» Activity: All the data should come back exactly as it was given.

» Input material:
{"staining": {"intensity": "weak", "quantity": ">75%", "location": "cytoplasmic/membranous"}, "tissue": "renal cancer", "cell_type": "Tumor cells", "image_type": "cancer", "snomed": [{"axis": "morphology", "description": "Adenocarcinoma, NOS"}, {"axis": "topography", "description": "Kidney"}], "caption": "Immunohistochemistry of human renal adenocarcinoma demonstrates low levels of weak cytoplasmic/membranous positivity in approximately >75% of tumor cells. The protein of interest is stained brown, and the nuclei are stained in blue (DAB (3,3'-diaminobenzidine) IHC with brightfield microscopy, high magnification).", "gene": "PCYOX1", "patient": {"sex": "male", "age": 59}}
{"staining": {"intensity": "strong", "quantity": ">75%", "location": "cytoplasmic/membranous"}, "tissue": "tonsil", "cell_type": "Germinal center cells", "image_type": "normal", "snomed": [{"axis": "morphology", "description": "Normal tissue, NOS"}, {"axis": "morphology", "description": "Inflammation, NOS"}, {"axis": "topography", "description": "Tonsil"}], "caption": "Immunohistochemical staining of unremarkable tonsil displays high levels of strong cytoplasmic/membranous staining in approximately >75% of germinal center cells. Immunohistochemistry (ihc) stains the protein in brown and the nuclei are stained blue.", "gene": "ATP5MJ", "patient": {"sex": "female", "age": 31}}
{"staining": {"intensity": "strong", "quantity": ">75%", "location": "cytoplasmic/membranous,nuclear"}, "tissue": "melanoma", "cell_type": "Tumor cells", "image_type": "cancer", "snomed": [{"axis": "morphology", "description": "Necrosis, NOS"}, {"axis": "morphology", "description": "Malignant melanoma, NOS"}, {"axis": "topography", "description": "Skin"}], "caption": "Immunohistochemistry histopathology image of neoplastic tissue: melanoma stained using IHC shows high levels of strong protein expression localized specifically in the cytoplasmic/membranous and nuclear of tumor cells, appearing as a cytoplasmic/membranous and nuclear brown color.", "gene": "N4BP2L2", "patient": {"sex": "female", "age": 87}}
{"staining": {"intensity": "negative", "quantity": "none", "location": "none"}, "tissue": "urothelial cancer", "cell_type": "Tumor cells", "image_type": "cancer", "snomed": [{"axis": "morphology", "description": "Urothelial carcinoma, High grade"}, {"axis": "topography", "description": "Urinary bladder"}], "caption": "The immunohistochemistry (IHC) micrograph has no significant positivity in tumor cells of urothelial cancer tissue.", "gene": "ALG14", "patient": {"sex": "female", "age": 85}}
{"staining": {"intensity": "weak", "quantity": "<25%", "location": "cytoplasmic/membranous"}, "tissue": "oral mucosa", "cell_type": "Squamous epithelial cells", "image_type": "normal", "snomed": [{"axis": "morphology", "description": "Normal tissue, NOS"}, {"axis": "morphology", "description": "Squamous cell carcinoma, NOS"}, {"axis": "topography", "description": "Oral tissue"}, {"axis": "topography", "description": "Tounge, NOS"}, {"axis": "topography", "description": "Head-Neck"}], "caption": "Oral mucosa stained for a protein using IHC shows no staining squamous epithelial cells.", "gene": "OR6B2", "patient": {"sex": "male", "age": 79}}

» Final answer:
{"staining": {"intensity": "weak", "quantity": ">75%", "location": "cytoplasmic/membranous"}, "tissue": "renal cancer", "cell_type": "Tumor cells", "image_type": "cancer", "snomed": [{"axis": "morphology", "description": "Adenocarcinoma, NOS"}, {"axis": "topography", "description": "Kidney"}], "caption": "Immunohistochemistry of human renal adenocarcinoma demonstrates low levels of weak cytoplasmic/membranous positivity in approximately >75% of tumor cells. The protein of interest is stained brown, and the nuclei are stained in blue (DAB (3,3'-diaminobenzidine) IHC with brightfield microscopy, high magnification).", "gene": "PCYOX1", "patient": {"sex": "male", "age": 59}}
{"staining": {"intensity": "strong", "quantity": ">75%", "location": "cytoplasmic/membranous"}, "tissue": "tonsil", "cell_type": "Germinal center cells", "image_type": "normal", "snomed": [{"axis": "morphology", "description": "Normal tissue, NOS"}, {"axis": "morphology", "description": "Inflammation, NOS"}, {"axis": "topography", "description": "Tonsil"}], "caption": "Immunohistochemical staining of unremarkable tonsil displays high levels of strong cytoplasmic/membranous staining in approximately >75% of germinal center cells. Immunohistochemistry (ihc) stains the protein in brown and the nuclei are stained blue.", "gene": "ATP5MJ", "patient": {"sex": "female", "age": 31}}
{"staining": {"intensity": "strong", "quantity": ">75%", "location": "cytoplasmic/membranous,nuclear"}, "tissue": "melanoma", "cell_type": "Tumor cells", "image_type": "cancer", "snomed": [{"axis": "morphology", "description": "Necrosis, NOS"}, {"axis": "morphology", "description": "Malignant melanoma, NOS"}, {"axis": "topography", "description": "Skin"}], "caption": "Immunohistochemistry histopathology image of neoplastic tissue: melanoma stained using IHC shows high levels of strong protein expression localized specifically in the cytoplasmic/membranous and nuclear of tumor cells, appearing as a cytoplasmic/membranous and nuclear brown color.", "gene": "N4BP2L2", "patient": {"sex": "female", "age": 87}}
{"staining": {"intensity": "negative", "quantity": "none", "location": "none"}, "tissue": "urothelial cancer", "cell_type": "Tumor cells", "image_type": "cancer", "snomed": [{"axis": "morphology", "description": "Urothelial carcinoma, High grade"}, {"axis": "topography", "description": "Urinary bladder"}], "caption": "The immunohistochemistry (IHC) micrograph has no significant positivity in tumor cells of urothelial cancer tissue.", "gene": "ALG14", "patient": {"sex": "female", "age": 85}}
{"staining": {"intensity": "weak", "quantity": "<25%", "location": "cytoplasmic/membranous"}, "tissue": "oral mucosa", "cell_type": "Squamous epithelial cells", "image_type": "normal", "snomed": [{"axis": "morphology", "description": "Normal tissue, NOS"}, {"axis": "morphology", "description": "Squamous cell carcinoma, NOS"}, {"axis": "topography", "description": "Oral tissue"}, {"axis": "topography", "description": "Tounge, NOS"}, {"axis": "topography", "description": "Head-Neck"}], "caption": "Oral mucosa stained for a protein using IHC shows no staining squamous epithelial cells.", "gene": "OR6B2", "patient": {"sex": "male", "age": 79}}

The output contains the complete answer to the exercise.